Much of the leasing activity revolved around smaller deals and renewals. So far in '09, there have been just five transactions greater than 100,000 square feet, the largest of which was Savvis Communications' 208,635-square-foot lease at 1919 Park Ave. in Weehawkin, which was inked in the third quarter. In comparison, there were 16 such deals through the first three quarters of 2008. The majority of the medium-sized deals--20,000 square feet to 60,000 square feet--were renewals.
According to Loughlin, rents for class A direct space range from $28 to $30 a foot, with the highest numbers found in the Waterfront, at $32. Those figures are down about 10% from last year, he notes. The hardest hit markets include the lower 287 Corridor, Upper Bergen, the Parkway Corridor and Route 80/23.
However, with landlords competing aggressively for tenants, now is a good time for space users to negotiate new deals. "But not everybody has the ability in their business plan to implement that strategy," Loughlin says. "Some are less confident in the economy going forward and are therefore looking for flexibility and trying to negotiate better terms to lower their occupancy costs where they are. Others that feel their business is solid and that the worst is over are taking advantage of the market and looking at relocation opportunities to get into a higher-quality facility at low rates for an extended period of time, as well as additional TI dollars and other rental concessions."
Year-to-date sales volume totaled $36.5 million, a 71% decline from the $126.9 million tally recorded in the same period in 2008 and an 82% drop from $205.7 million in 2007. The largest deal in the quarter was the Silverman Group's $11.5-million acquisition of the 122,000-square-foot 161-163 Madison Ave. building in Morristown from Trammell Crow.
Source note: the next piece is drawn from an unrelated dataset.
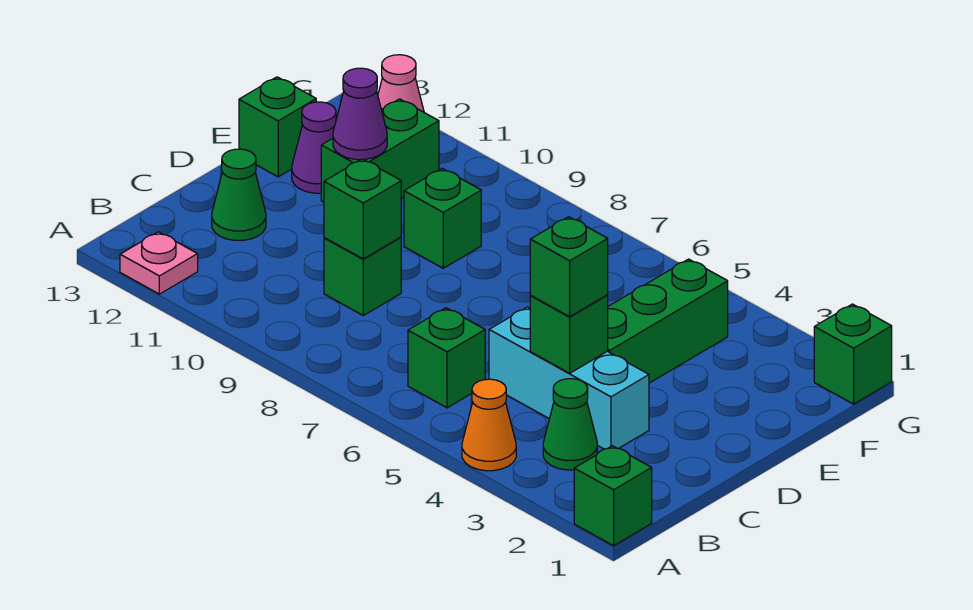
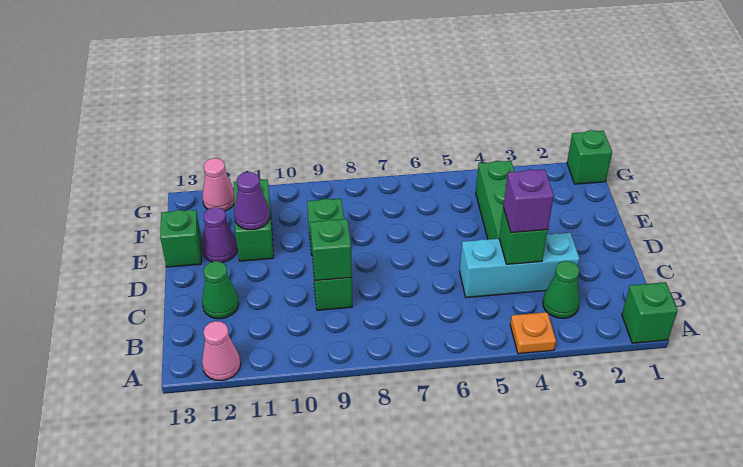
orange 1x1 cone [462,379,516,471] -> orange 1x1 plate [510,312,556,354]
pink 1x1 plate [120,232,198,294] -> pink 1x1 cone [202,321,241,381]
green 1x1 brick [408,308,485,408] -> none
green 1x1 brick [530,217,608,317] -> purple 1x1 brick [503,169,554,233]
Compared to the height of the market in Q1 2007, current cash flows have experienced value declines of more than 40% based on rental drops, rising vacancy and the availability, terms and cost of debt, JLL reports.
The only construction activity in the third quarter involved two properties fully leased by FMC Corp.: the 56,000-square-foot 801 PrincetonSouth and the 54,000-square-foot 701 Princeton, both in Ewing.